Court Opinion

ID: 9674536
Source: CourtListenerOpinion
Date Created: 2023-08-24 04:30:17.631449+00
Date Added: 2024-06-11T18:16:28.011835
License: Public Domain

MAUZY, Justice,
concurring.
I concur in all respects with the majority opinion. My only objective in this opinion is to take issue with the concurring opinion.
Both the Senate sponsor and the House sponsor of House Bill 417 wanted to include breach of implied warranties in the *362bill when it was being considered by the legislature in 1973. However, the Attorney General of Texas had entered into a political agreement to not include implied warranties in an effort to have the legislature enact a “consensus” bill. I was the Senate sponsor of H.B. 417 and I am well aware of the compromises and political horse trading engaged in by the Attorney General of Texas at the time the bill was passed. I fail to see how those political compromises that were so necessary to achieve a worthwhile result in the legislative process 14 years ago can in any way be construed as “an improper excursion into the legislative arena.”
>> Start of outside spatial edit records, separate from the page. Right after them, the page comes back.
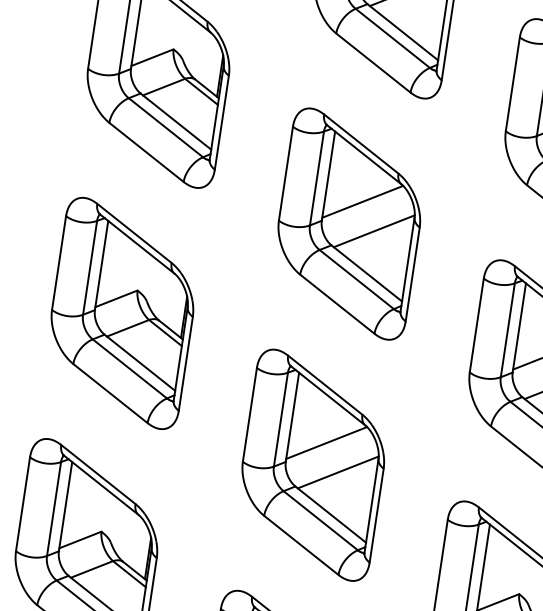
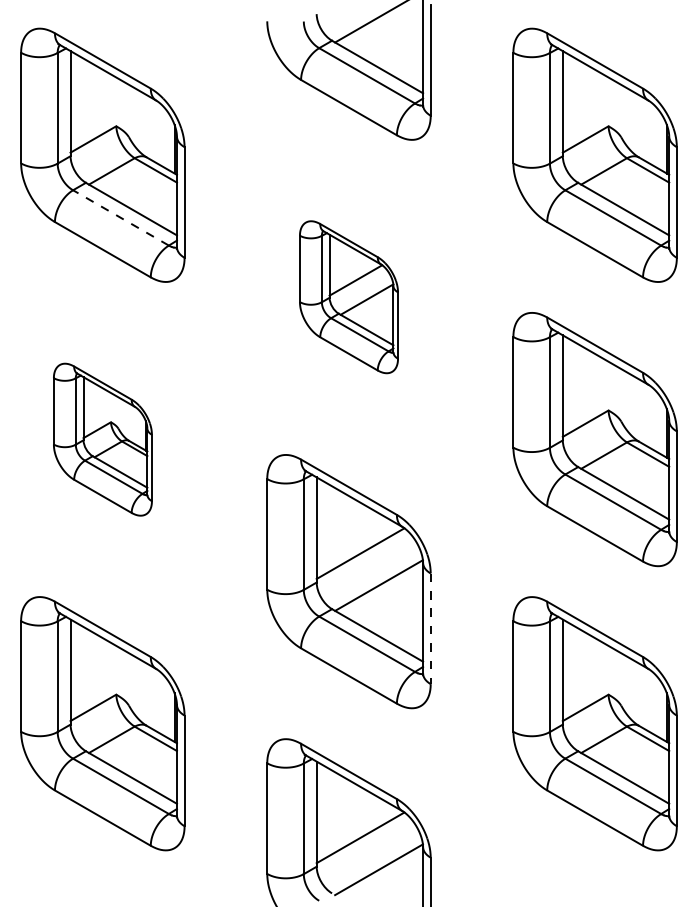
line: (165, 127) -> (120, 217), solid -> dashed
part: (349, 223) -> (348, 296), size x0.6
part: (122, 313) -> (102, 439), size x0.6
line: (376, 516) -> (430, 629), solid -> dashed

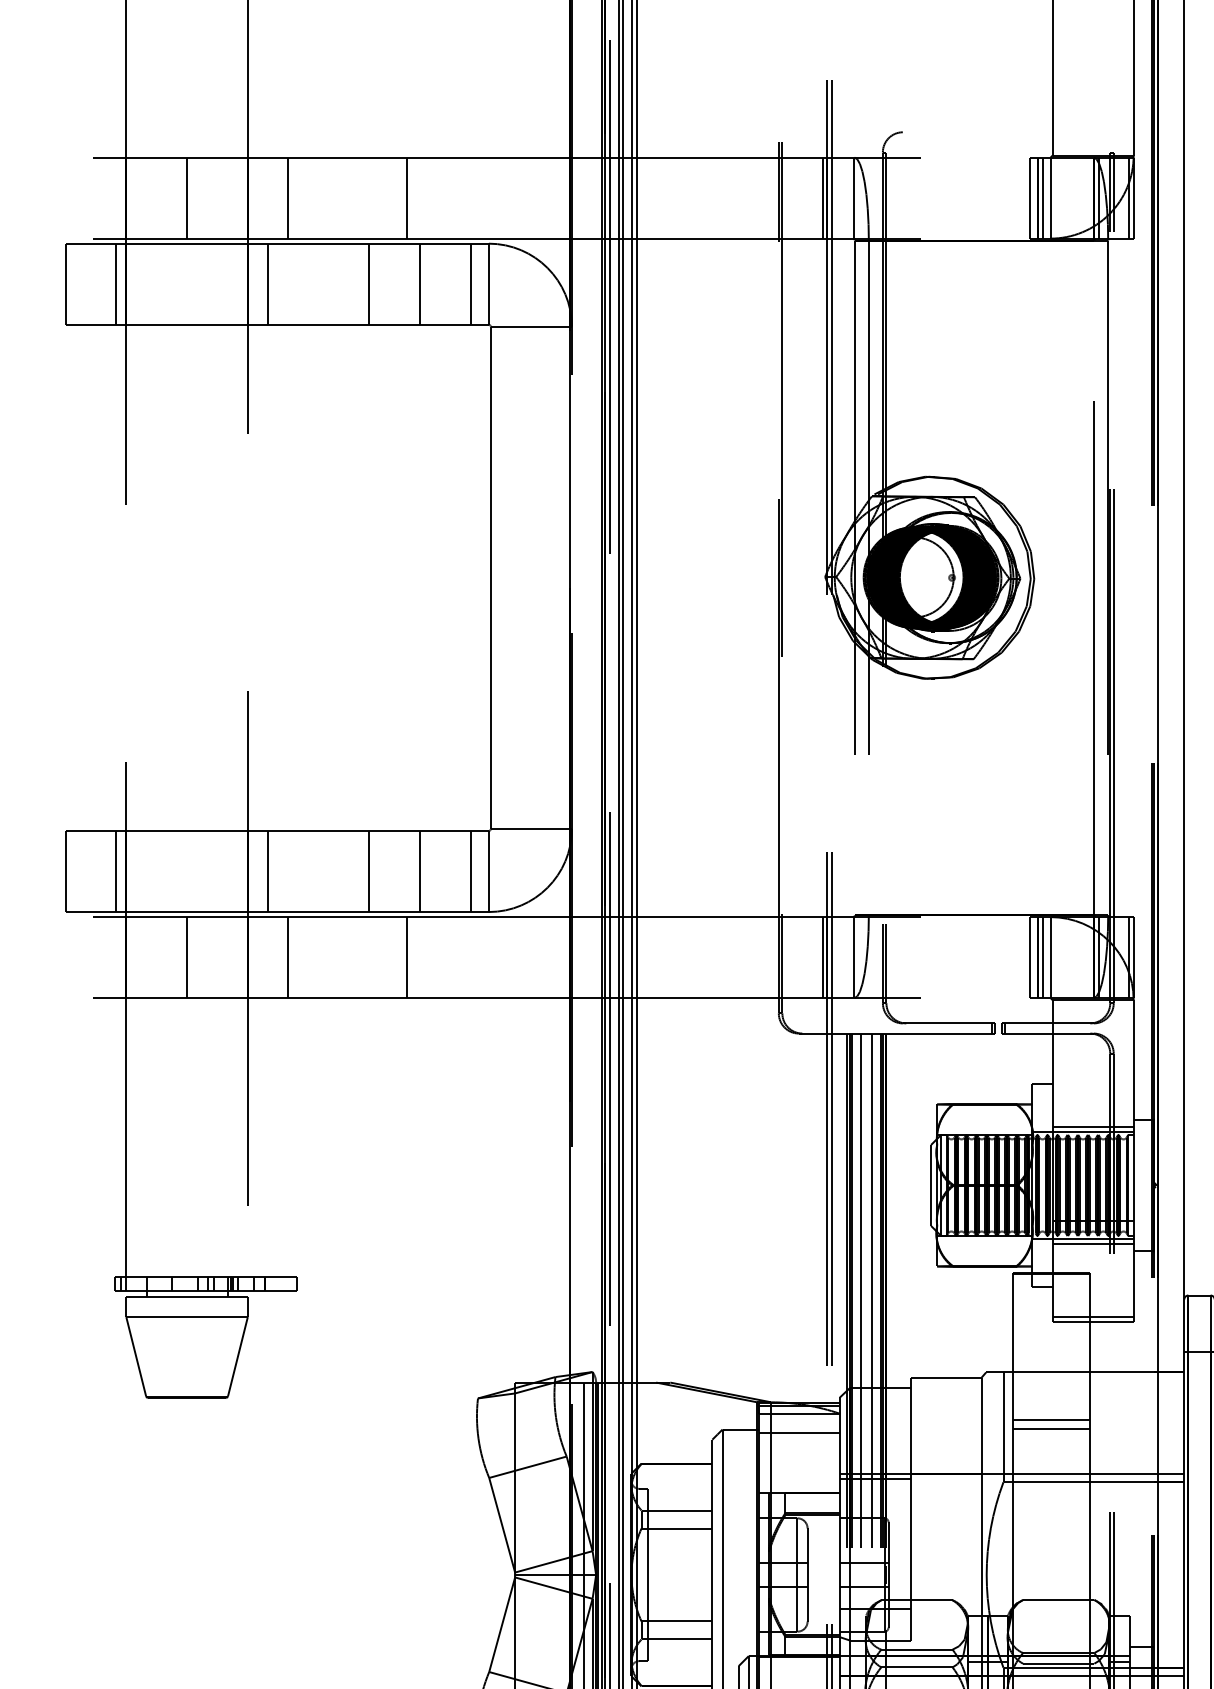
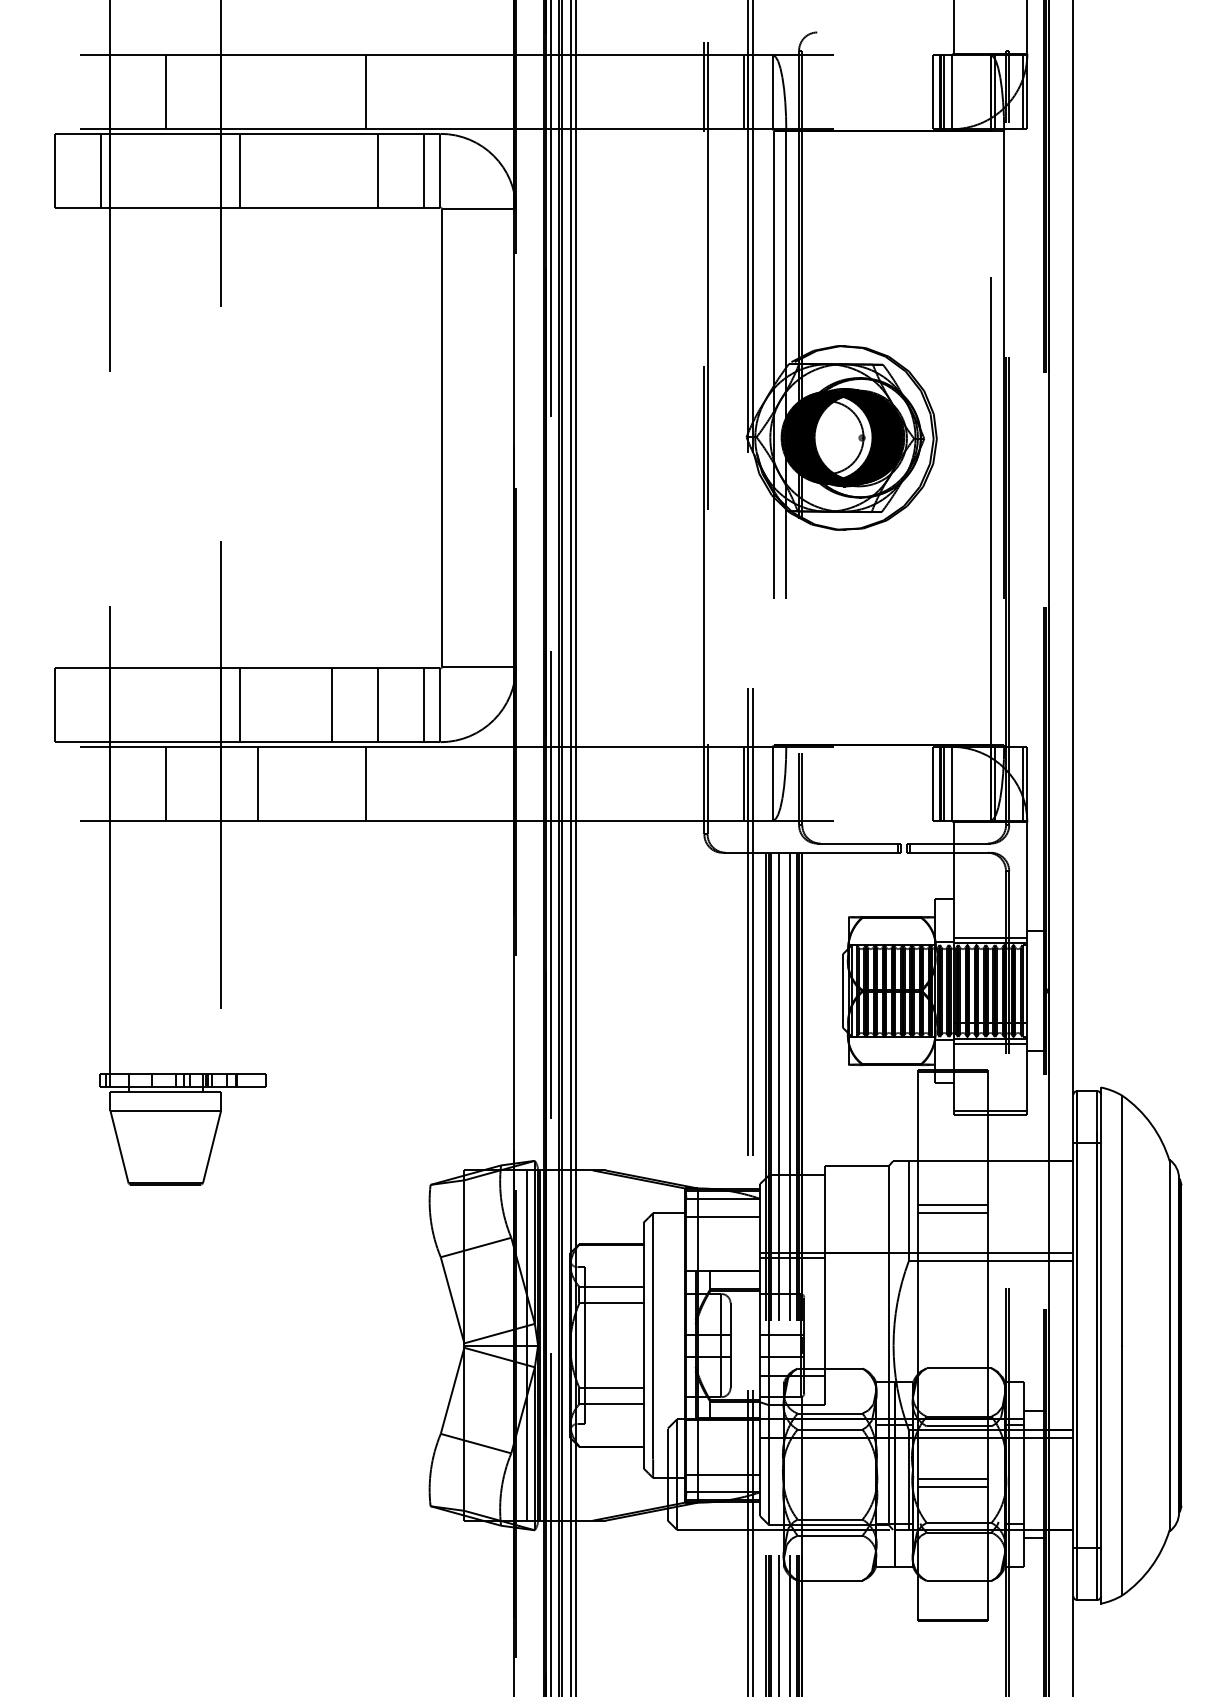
line: (287, 198) -> (257, 92), removed
line: (369, 283) -> (331, 170), removed
line: (116, 871) -> (101, 705), removed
The concurring opinion asks how this case is any different from Dennis v. Allison, 698 S.W.2d at 94. The answer to that question is that the makeup of this court has changed. Predictability and stability in our law is not to be maintained at the cost of being wrong. Two wrong decisions do not make a right decision. ■ The simple truth of the matter is that the dissent was right in 1985 and the majority was wrong. The people, speaking through the elective process, have constituted a new majority of this court which has not only the power but the duty to correct the incorrect conclusion arrived at by the then-majority in 1985 on this question. “Law must be stable and yet it cannot stand still.” Roscoe Pound, Interpretations of Legal History 1 (1923).
Finally, not even the author of the concurring opinion can dispute that this court must be amenable to the needs of our citizens. We must be willing to expand or limit the law dependent upon the perceived ills of a changing society. We must also be able to review even the most recent of decisions to determine if the rationales contained therein are still appropriate. Any other policy would be to insure a stasis in the laws of this State and would eventually deny the rights of the people whom we represent. It requires a great deal of intestinal fortitude to overrule decisions as recent as Dennis v. Allison, 698 S.W.2d 94 (Tex.1985), and G-W-L, Inc. v. Robichaux, 643 S.W.2d 392 (Tex.1982). We as a court, however, cannot swerve from our ultimate duty as arbiters of legislative intent. Arguments that seem logical and unassailable in one case are not always applicable or desirable under different facts or after time has passed. So it is today. Our decisions in Dennis and Robichaux were arguably correct when made, but do not reflect the rights which this court believes merit protection from unwarranted intrusion at this time. To follow the concurring opinion here would only aid those persons who are shoddy and slovenly in their work and would limit the rights of our citizens for redress under the law.
“Cessante Ratione Legis cessat ipsa Lex.” (Co.Litt. 70 b.). “Reason is the soul of the law, and when the reason of any particular law ceases, so does the law itself.” 7 Rep. 69; per Willes, C.J., Davis v. Powell, Willes, 46, cited arg. 8 C.B. 786, (E.C.L.R. 65).
It is a well settled rule that the law varies with the varying reasons on which it is founded. This is expressed by the maxim, “cessante ratione, cessat ipsa lex.” This means that no law can survive the reasons on which it is founded. It needs no statute to change it; it abrogates itself. If the reasons on which a law rests are overborne by opposing reasons, which in the progress of society gain a controlling force, the old law, though still good as an abstract principle, and good in its application to some circumstances, must cease to apply as a controlling principle to the new circumstances.
Loomis, J., Beardsley v. City of Hartford, 50 Conn. 529, 541 (1883).